The cable was left over from a failed instrument system. With boat gear, every factory assumes you only install their "1 year warrented system" on new boats, only selling the system with all the wires over each time. This is a 3 wire, shield with drain. Hope it will keep the noise out.

I'm still unsure of the final micro board. This is a evilmadscience.com mini development board and a USBtinyISP and a display.


I must be on the right track, as after I got the board finished I was surfing to relax and found this from China, only $9. If they could just fix the international world-wide shipping and customs import in some countries, this all might work.

I hope to get some testing in soon. All this web posting uses up the time I could have tested and programmed!

Sitting here wondering where I might find 25 amp of current here in the temporary apartment to test with?

Friday, August 12, 2011

My First Etched PCB for SMD


Ok, so I really wanted to try some SMD or surface mounted devices. I have ordered some parts for an amp-hour meter that are only available as SOIC. That's a little hard here cause I am renting an apartment in Carmen, Cebu Island, Philippines while my live aboard sailboat is being repaired in Republic Dry Dock, Danao, Cebu Is, PI.

Cebu is 45KM away and the second largest city in the Philippines apparently has no SMD component outlet. I see young people on the sidewalk in front of grocery stores with hot air reflow stations repairing cell phone circuit boards, but no parts. Could be I just haven't asked the right question. I did find a guy selling the hot air stations and standard DIP parts, but no small ones or unusual parts. He says everyone orders their own. I got blank board from him and the parts below.

The circuit I chose to copy for my first board was: LED Tester from the Robot Room

Since I couldn't find SMD parts, I opted for surface mounting some standard parts. No drill handy. My dremel is stored with most of the stuff from the boat.

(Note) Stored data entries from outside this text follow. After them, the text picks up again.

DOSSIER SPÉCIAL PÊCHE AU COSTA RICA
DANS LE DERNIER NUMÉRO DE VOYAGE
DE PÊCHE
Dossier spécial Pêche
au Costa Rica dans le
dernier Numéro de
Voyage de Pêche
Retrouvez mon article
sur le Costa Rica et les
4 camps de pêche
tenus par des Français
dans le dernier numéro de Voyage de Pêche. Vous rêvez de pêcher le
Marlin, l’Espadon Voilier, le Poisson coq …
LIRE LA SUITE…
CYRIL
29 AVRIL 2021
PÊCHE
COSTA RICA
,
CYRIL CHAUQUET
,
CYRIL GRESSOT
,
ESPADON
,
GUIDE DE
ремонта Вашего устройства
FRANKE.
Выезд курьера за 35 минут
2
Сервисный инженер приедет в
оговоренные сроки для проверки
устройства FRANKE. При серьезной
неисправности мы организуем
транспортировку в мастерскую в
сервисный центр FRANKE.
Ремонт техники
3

The top of the board. I laid out the parts on a small piece of perf board then copied the paths with a Sharpie. Then I tried to touch up the lines with a really fine point one.The more I messed the worse it got. The dried ink seemed to make the Sharpie point act dryer than it was and rub off what I had prior.

The bottom, just to save the etch. All I had was a double sided blank.

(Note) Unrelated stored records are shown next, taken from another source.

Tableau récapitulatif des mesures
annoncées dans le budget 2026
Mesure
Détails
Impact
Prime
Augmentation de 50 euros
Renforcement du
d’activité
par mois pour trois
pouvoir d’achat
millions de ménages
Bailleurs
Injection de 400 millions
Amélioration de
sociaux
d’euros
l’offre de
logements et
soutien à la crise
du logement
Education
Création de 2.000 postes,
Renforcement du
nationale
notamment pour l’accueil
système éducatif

Ready to roll! I've got the peroxide, the HCL and a baggie just bigger than the board.
I pour in a couple cap-fulls of peroxide, cause it says Always Add Acid. That means put other stuff before the acid. Then add a cap-full of Muriatic. Notice it says "PURE" on the label.

Then slip in the board.

That's not working very fast. What could be wrong. Maybe the acid isn't very strong. So I see the "Duck" in the bathroom has only one ingredient on the label, HCL. Maybe it is a little stronger.

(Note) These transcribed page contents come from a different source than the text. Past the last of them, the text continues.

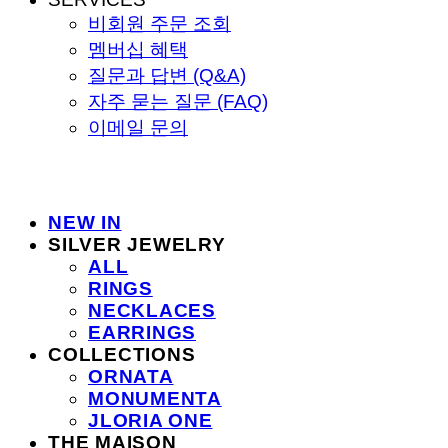
비회원 주문 조회
멤버십 혜택
질문과 답변 (Q&A)
자주 묻는 질문 (FAQ)
이메일 문의
NEW IN
SILVER JEWELRY
ALL
RINGS
NECKLACES
EARRINGS
COLLECTIONS
ORNATA
MONUMENTA
JLORIA ONE
THE MAISON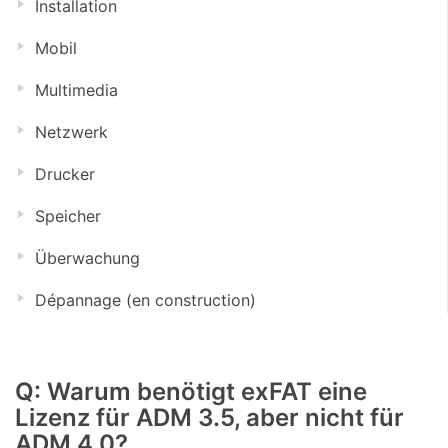
Installation
Mobil
Multimedia
Netzwerk
Drucker
Speicher
Überwachung
Dépannage (en construction)
Q: Warum benötigt exFAT eine
Lizenz für ADM 3.5, aber nicht für
ADM 4.0?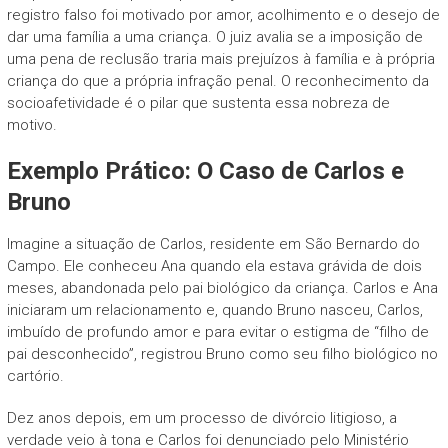
registro falso foi motivado por amor, acolhimento e o desejo de
dar uma família a uma criança. O juiz avalia se a imposição de
uma pena de reclusão traria mais prejuízos à família e à própria
criança do que a própria infração penal. O reconhecimento da
socioafetividade é o pilar que sustenta essa nobreza de
motivo.
Exemplo Prático: O Caso de Carlos e
Bruno
Imagine a situação de Carlos, residente em São Bernardo do
Campo. Ele conheceu Ana quando ela estava grávida de dois
meses, abandonada pelo pai biológico da criança. Carlos e Ana
iniciaram um relacionamento e, quando Bruno nasceu, Carlos,
imbuído de profundo amor e para evitar o estigma de “filho de
pai desconhecido”, registrou Bruno como seu filho biológico no
cartório.
Dez anos depois, em um processo de divórcio litigioso, a
verdade veio à tona e Carlos foi denunciado pelo Ministério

On a second trip to the local Gaisano (grocery store here in the Philippines) I discover that Muriatic Acid comes in 29% or 19% or mild. I now have a bottle of the 29% for the next board.
So I add an equivalent cap-full of DUCK. Much better action and turns green like the others say it should.

Looks like 5 minutes or so and I have a reasonable facsimile of a DIY PCB.



Cleaned up and I see that my lettering is not so good, but the 1/16 traces(if you can call them that ) are ok. There is a "V" and an "A" at least I thought I drew them.

The finished board. I(t doesn't look so bad with components and at a distance.


My "Workstation"! Ha! I have to share the small plastic table with my wife and her hobbies, currently sewing a quilt(but that's another story).